Sound Transit has already budgeted over $100B to create a light rail system. As the various bus and ferry fleets attempt to electrify that number will go much higher. The process will take decades and while we wait the planet continues to warm at an ever faster pace. Zoom is here and now. In fact, we’ve already made the switch. We don’t need to make any radical societal shift. The trick is simply not to switch back to a mindset of commuting by any mode of travel.
Speaking of which, there is a significant group of people with disabilities who will never enjoy commuting. For them, remote options are more than just a convenience. In many instances, remote work is essential for people with disabilities and should be seen as essential an accommodation as ramps for those in wheelchairs.
Obviously, many people do need to use transit and we should aggressively work to electrify those options as quickly as possible.

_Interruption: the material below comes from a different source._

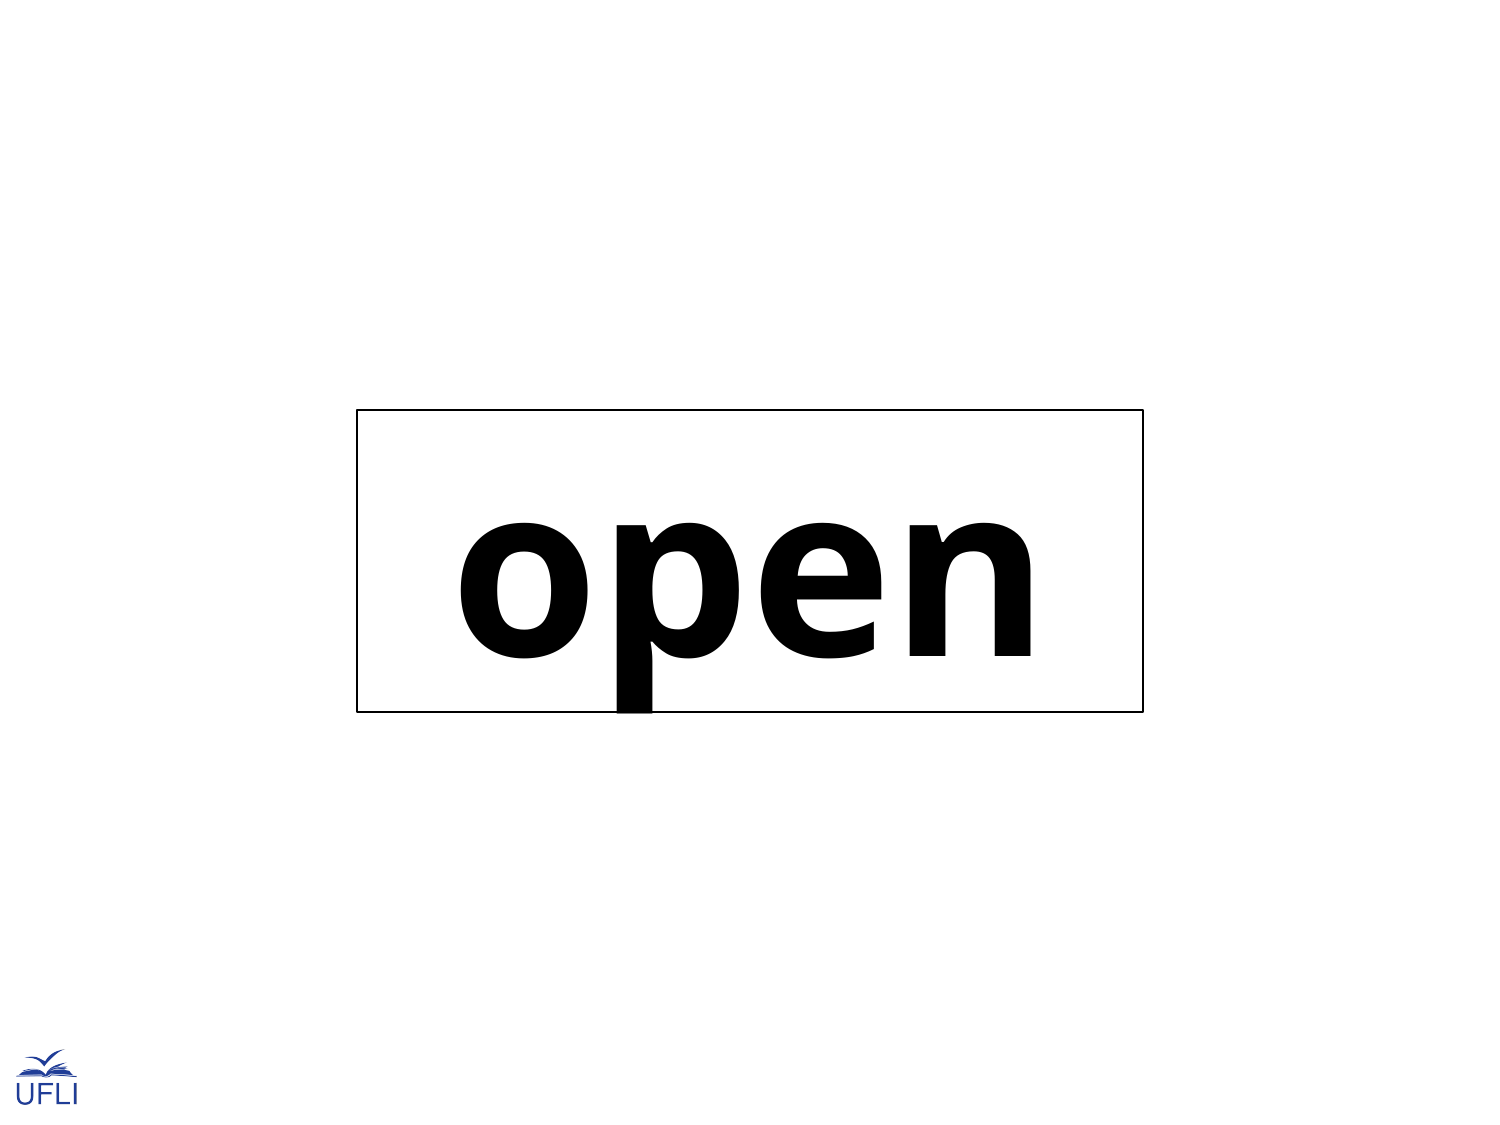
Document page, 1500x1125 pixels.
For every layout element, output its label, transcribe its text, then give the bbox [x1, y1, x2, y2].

text_box open [356, 409, 1144, 712]
picture [12, 1047, 81, 1108]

But ignoring the low hanging fruit of remote work seems misguided. Providing businesses and governments incentives to continue offering remote work options is several orders of magnitude less expensive than providing transit capacity for the millions of workers who would actually prefer working from home.
Summary
PSCAA performs important work for the four counties. This meeting was well-run and provided meaningful community outreach. However, it also highlighted two intrinsic problems with the agency: their mandate, which excludes aviation emissions, and a bias towards conventional thinking. Both hinder progress for the region in general and airport communities in particular.

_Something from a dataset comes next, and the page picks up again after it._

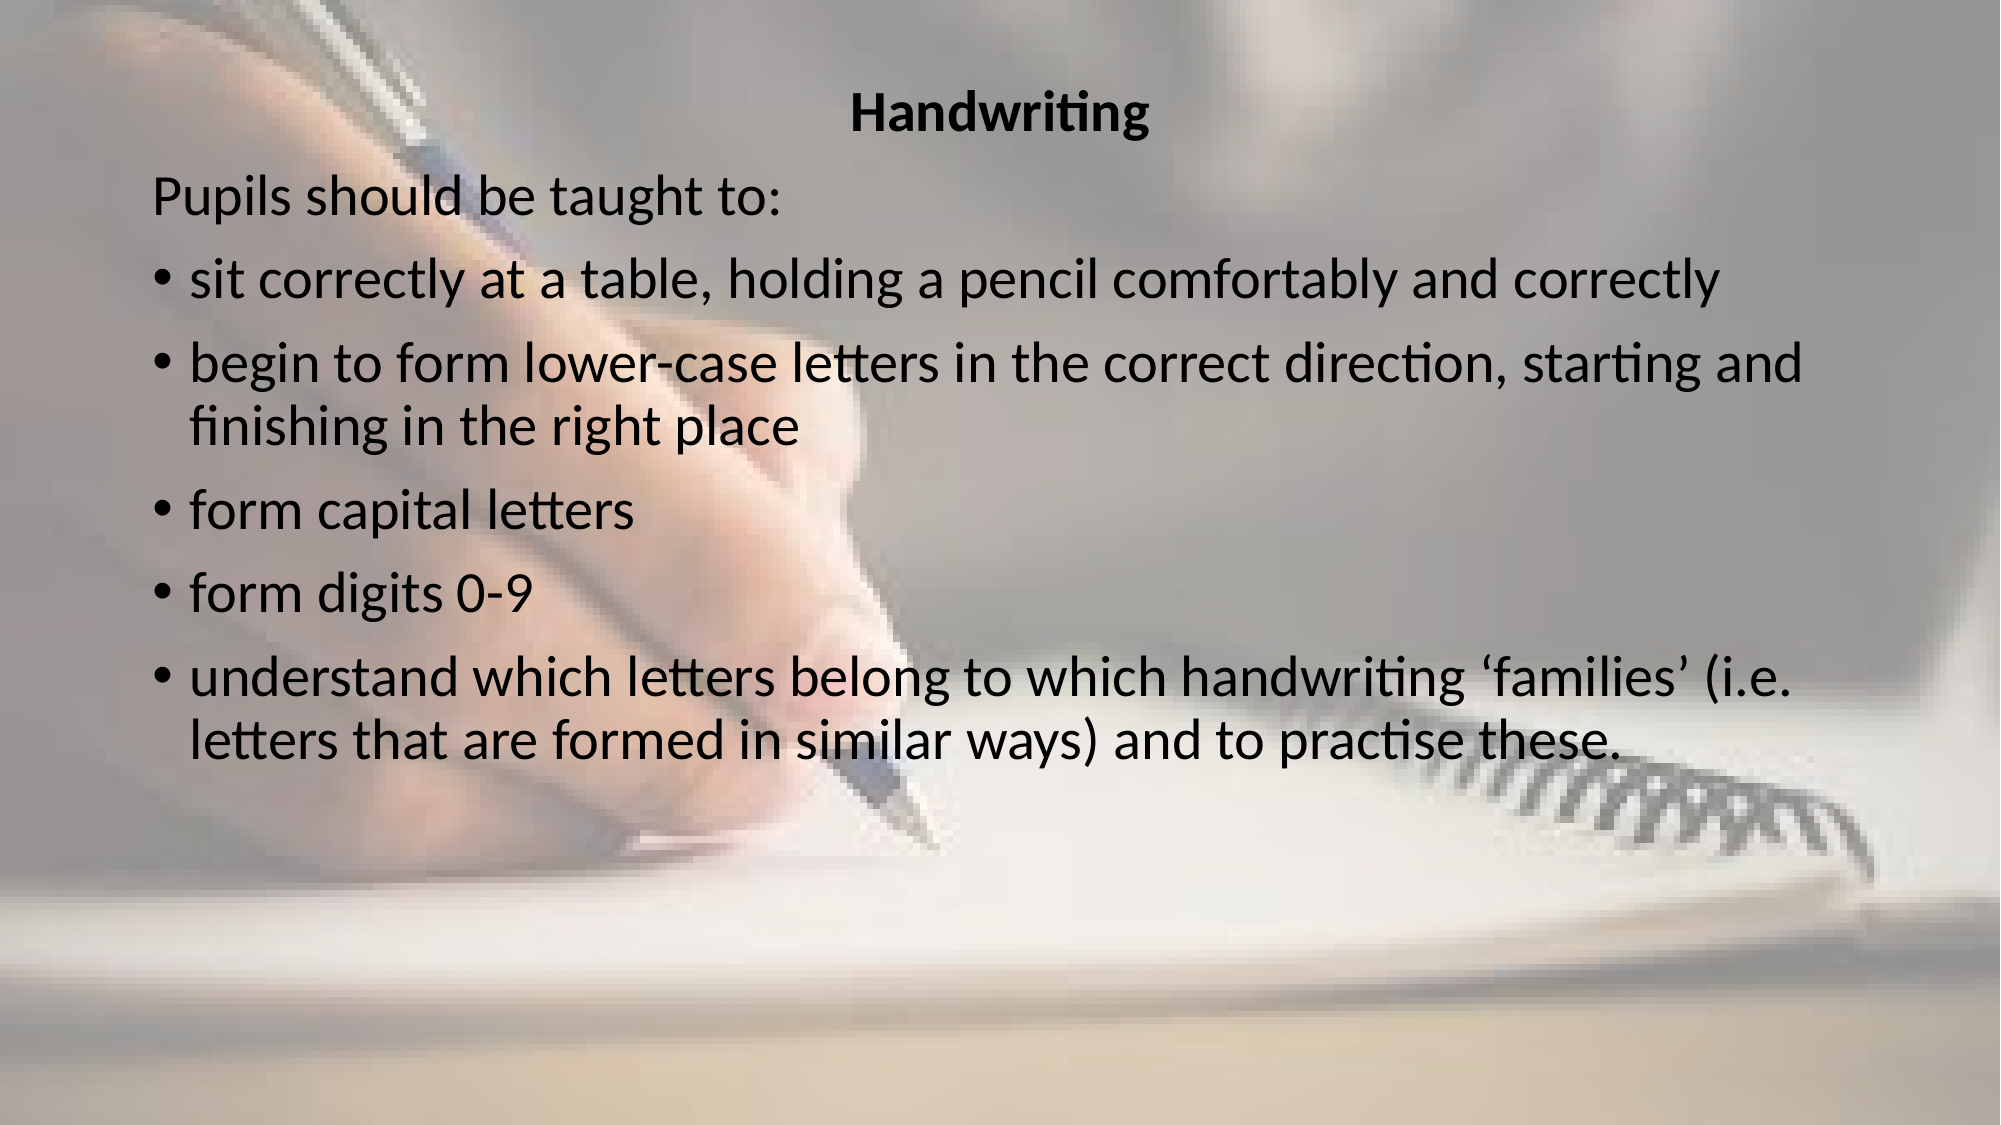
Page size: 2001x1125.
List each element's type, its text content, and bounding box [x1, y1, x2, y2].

list Handwriting Pupils should be taught to: sit correctly at a table, holding a pencil comfortably and correctly begin to form lower-case letters in the correct direction, starting and finishing in the right place form capital letters form digits 0-9 understand which letters belong to which handwriting ‘families’ (i.e. letters that are formed in similar ways) and to practise these. [137, 73, 1863, 1014]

The urgency of the moment is too great. We therefore make the following recommendations:
- In order to reach the goals of the HEAL Act, PSCAA must find ways to incorporate longitudinal, neighbourhood-level sampling of aviation pollution for the airport communities–whether or not that work is within their current regulatory portfolio. Those high diverse communities can never achieve environmental justice if their pollution is not measured and evaluated exactly the same as every other area and form of pollutants.
- PSCAA can use their strong regional voice to communicate and to advocate for remote work as a key strategy for improving air quality and slowing climate change–in addition to providing improved equity for people with disabilities.